Prevention is implemented through the education of three populations: new drivers, who are often unaware that drugged driving poses risks and consequences similar to those of drunk driving; law enforcement professionals, who need to identify and test persons who are suspected of drugged driving; and health professionals, who can identify risks associated with specific prescriptions or persons on multiple high-risk drugs.

A reduction in drugged driving rates and prevention of future offenses requires improved testing technology and application, greater professional education and outreach efforts, and broad public-health awareness campaigns.
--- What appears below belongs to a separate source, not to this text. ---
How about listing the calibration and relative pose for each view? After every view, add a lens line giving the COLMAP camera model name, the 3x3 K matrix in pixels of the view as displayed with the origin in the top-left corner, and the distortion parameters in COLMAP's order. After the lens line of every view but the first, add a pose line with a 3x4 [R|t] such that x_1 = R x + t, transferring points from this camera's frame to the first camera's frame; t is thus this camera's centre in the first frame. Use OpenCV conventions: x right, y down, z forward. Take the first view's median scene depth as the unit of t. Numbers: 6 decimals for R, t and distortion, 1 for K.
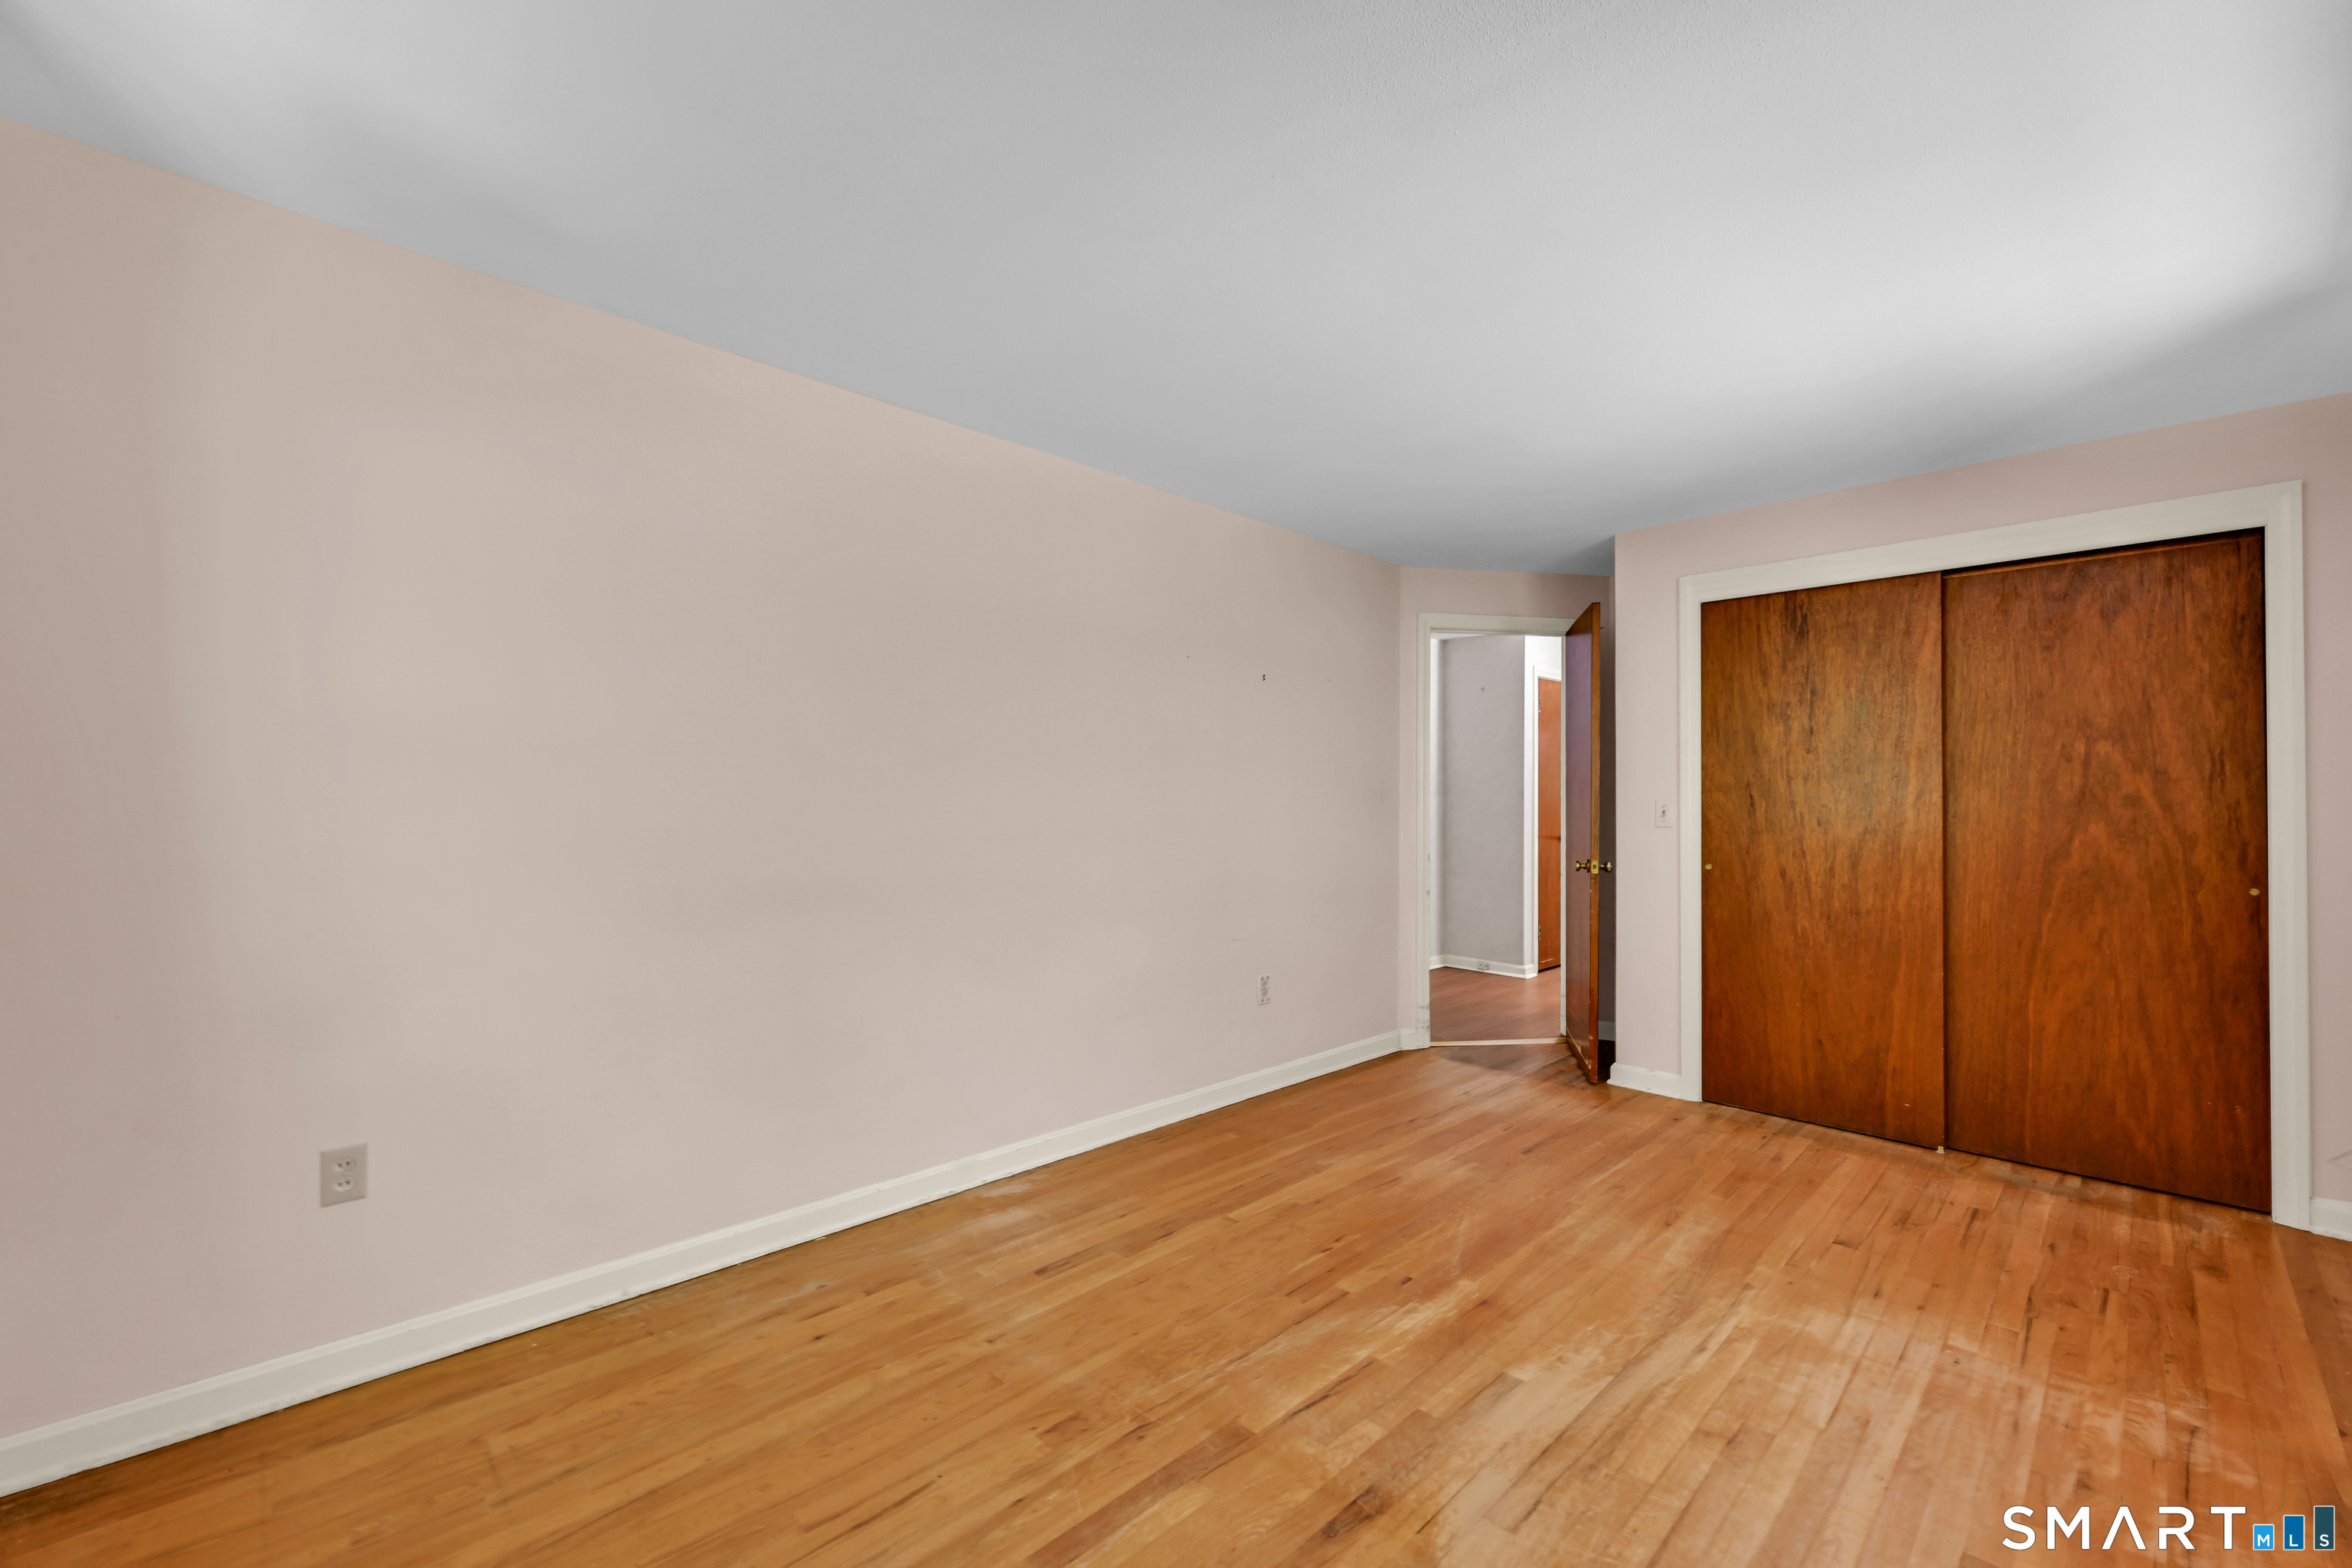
lens RADIAL K [[947.1, 0, 1173.0], [0, 947.1, 790.7], [0, 0, 1]] dist [-0.002136, 0.000089]
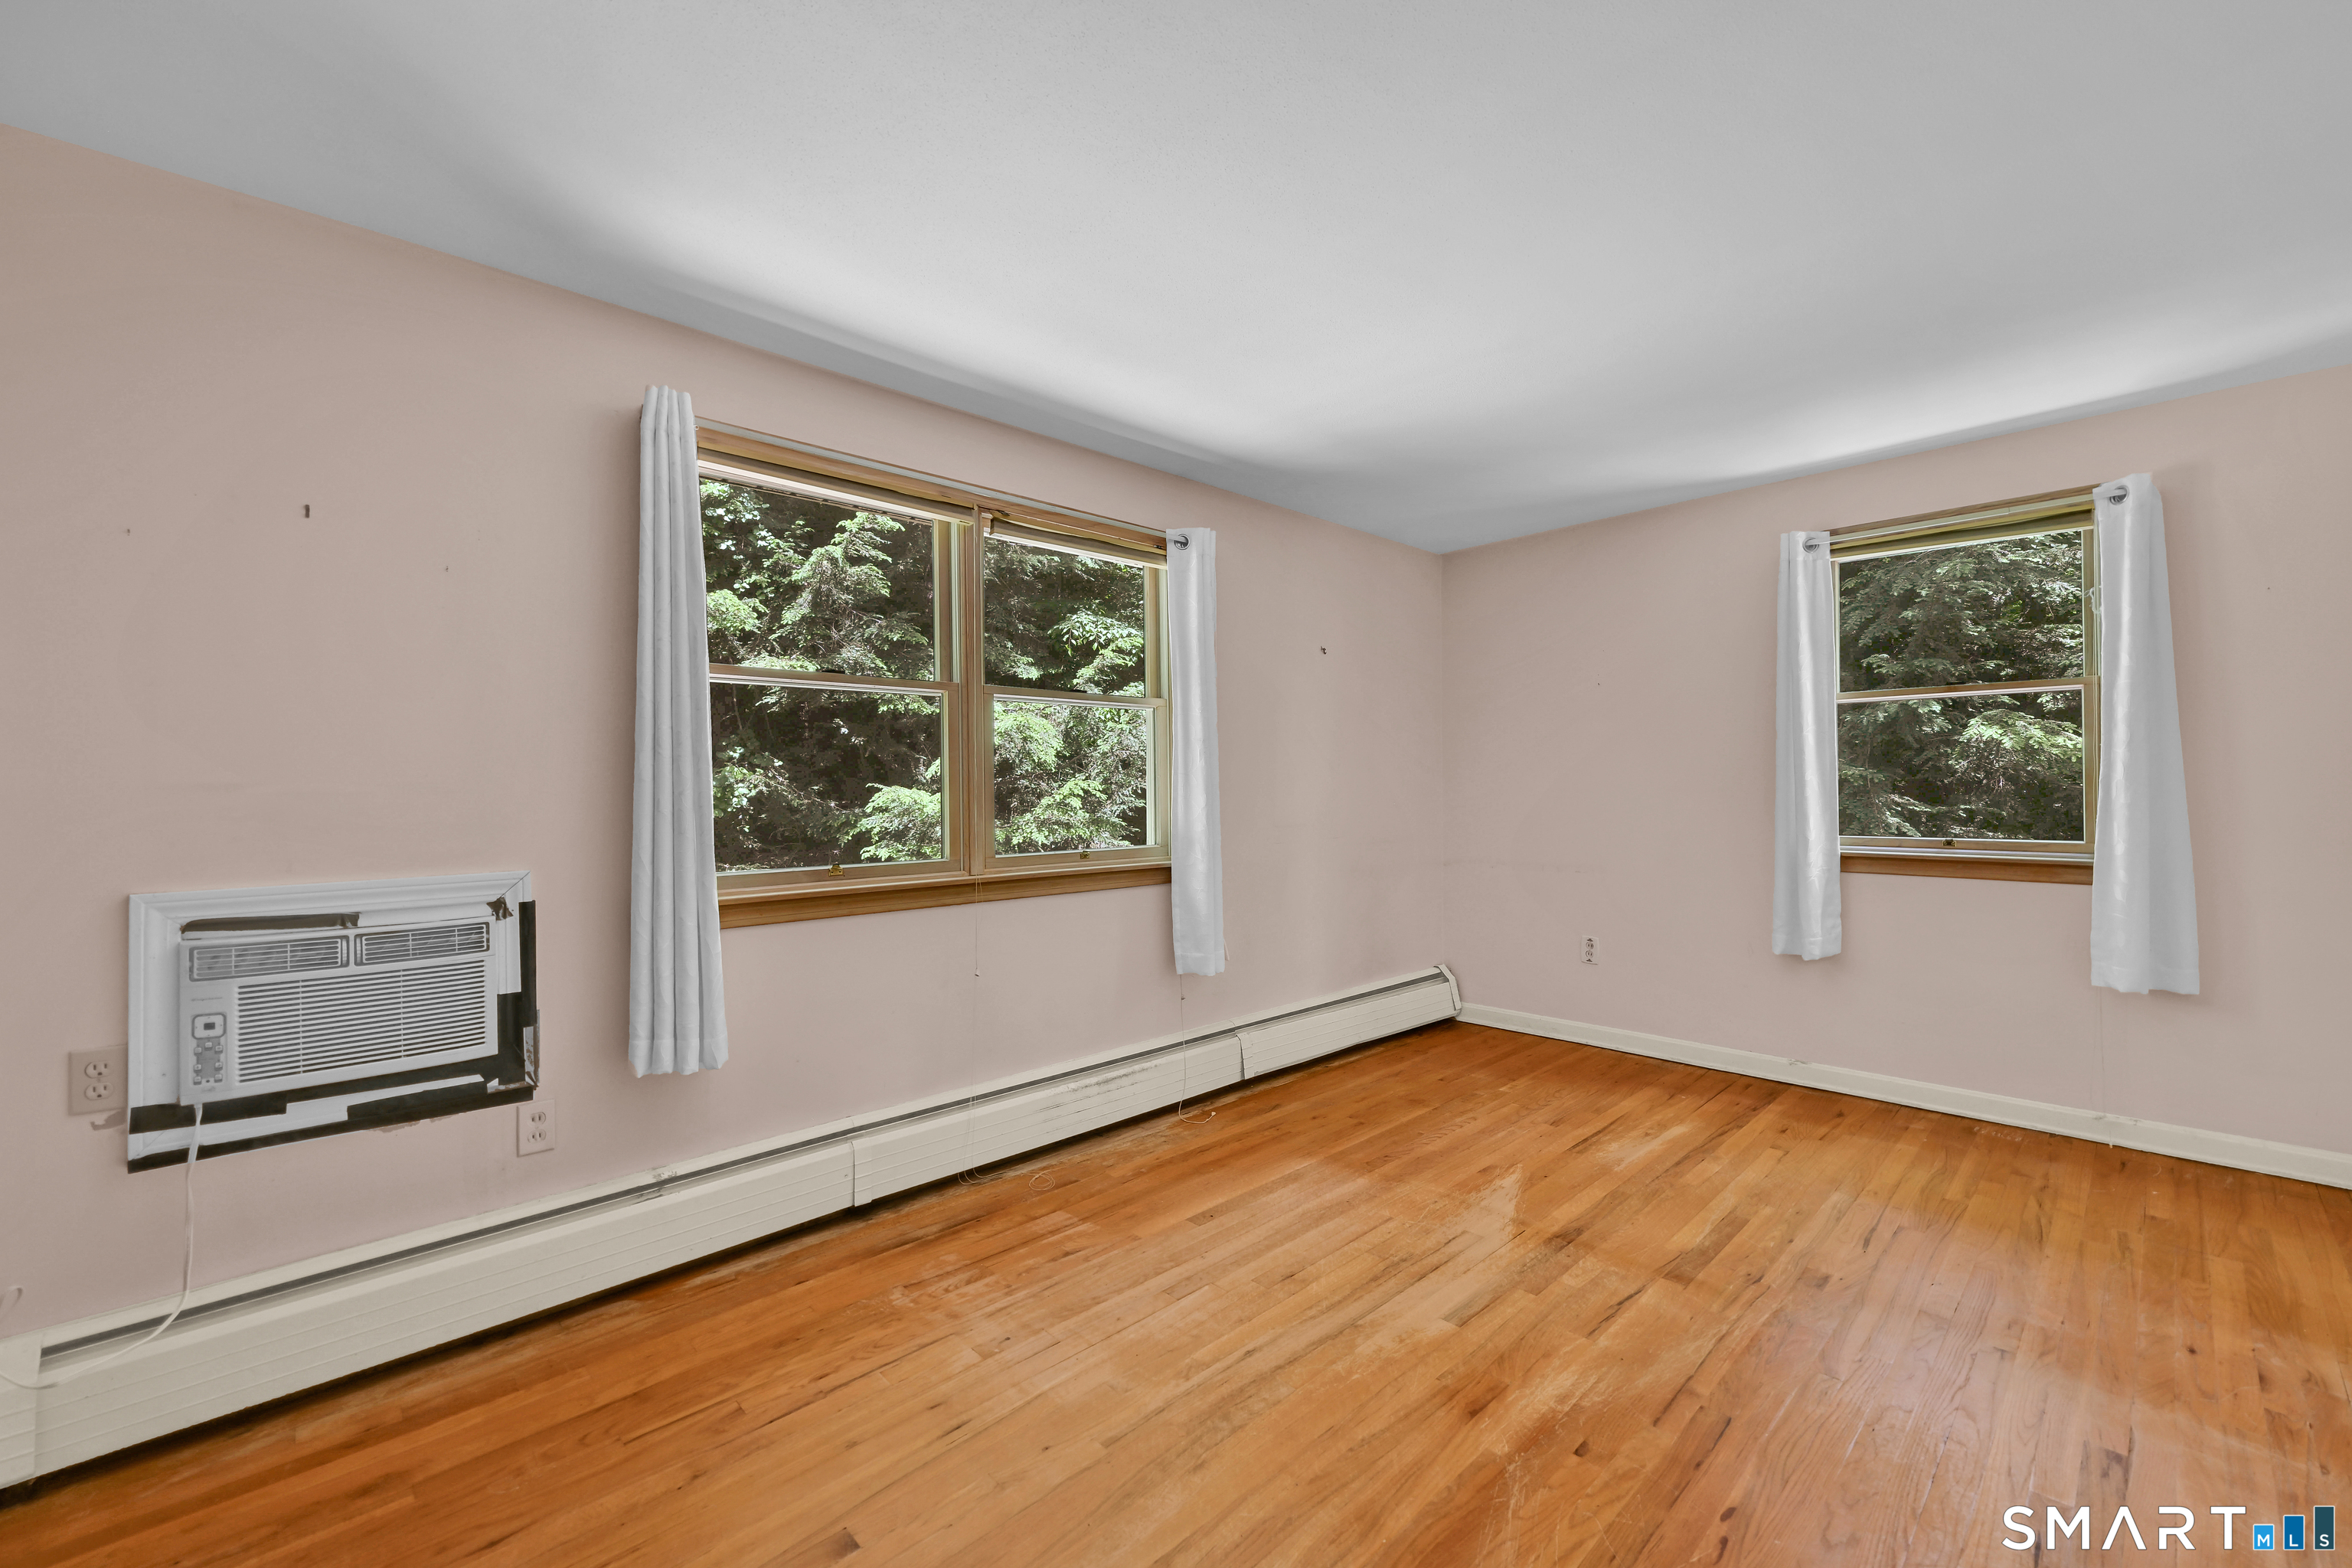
lens RADIAL K [[947.1, 0, 1178.5], [0, 947.1, 783.8], [0, 0, 1]] dist [-0.002136, 0.000089]
pose [[-0.999852, 0.003346, 0.016893, 0.658838], [0.003212, 0.999963, -0.007952, 0.021939], [-0.016919, -0.007896, -0.999826, 2.114264]]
These efforts can be supplemented by clear legal restrictions, especially zero tolerance policies for illicit drug use while driving. Partnered efforts for public education, especially youth antidrug campaigns, are necessary deterrents, as are fines and arrests for drugged driving.

Over-the-counter and prescription drugs pose a greater challenge for prevention and legislation, as these drugs are legal and common. However, even therapeutic dosages can affect driving in some people. The efforts of health professionals to educate the public about the sedating effects of legal drugs and about the risks of misuse and drugged driving should be at the forefront.


"DrugFacts: Drugged Driving." National Institute on Drug Abuse. NIH, May 2015. Web.27 Oct. 2015.

Institute for Behavior and Health. “Drugged Driving Research: A White Paper.” 31 Mar. 2011. Web. 2 Apr. 2012. http://www.whitehouse.gov/sites/default/files/ondcp/issues-content/drugged-driving/nida_dd_paper.pdf.

Maxwell, J. C. “Drunk Versus Drugged: How Different Are the Drivers?” Drug and Alcohol Dependence 121 (2012): 68–72. Print.